In the Cloud: Is Cloud Computing Subject to Sales Tax in California?
In the Cloud: Is Cloud Computing Subject to Sales Tax in California?
Over the past decade, cloud computing has become not just a trend but a necessity for most businesses. Like most areas of sales tax, the technology moves at light speeds faster than the law. Antiquated and outdated California sales tax laws have not changed with the times and old concepts are used to try and apply to new technologies not even imagined when the laws were adopted. Trying to fit a round begins a square hole has led to confusing and contradictory outcomes in many states and often within a state when dealing with the taxability of software as a service (“SaaS”) or cloud computing.
What is Cloud Computing
Generically, cloud computing is a software delivery system in which customers access the software remotely by using a third-party provider. For business, it allows many users to access software without dealing with the associated IT headaches that can bog down a company. Even the most traditional and outdated businesses, like sales tax lawyers’ offices, use cloud computing and many organizations use them in multiple states.

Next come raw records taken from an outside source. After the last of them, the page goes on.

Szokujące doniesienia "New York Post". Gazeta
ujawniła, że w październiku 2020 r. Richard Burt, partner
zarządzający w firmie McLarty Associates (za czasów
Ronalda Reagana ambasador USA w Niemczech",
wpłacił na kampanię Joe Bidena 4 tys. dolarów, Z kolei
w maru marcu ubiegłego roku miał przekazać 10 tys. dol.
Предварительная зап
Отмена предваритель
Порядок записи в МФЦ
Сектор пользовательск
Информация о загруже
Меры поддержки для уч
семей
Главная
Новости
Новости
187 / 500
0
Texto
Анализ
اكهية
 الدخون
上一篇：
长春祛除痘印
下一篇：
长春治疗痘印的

The primary issue from a sales tax perspective is identifying what is being purchased by the customer. Are they using the software? If so, should traditional software rule apply? Is the SaaS purchased by the consumer a service? Is that service taxable? There tend to be no clear-cut boundaries to distinguish traditional software, SaaS, and other similar digital products.
In California, the prevailing view is that SaaS or cloud computing is not subject to California sales tax. However, if you provide SaaS or cloud computing and sell it into other states, an analysis might be in order. Further, if you have offices outside of California and use cloud computing, it probably makes sense to investigate before you get that dreaded audit notice from another state.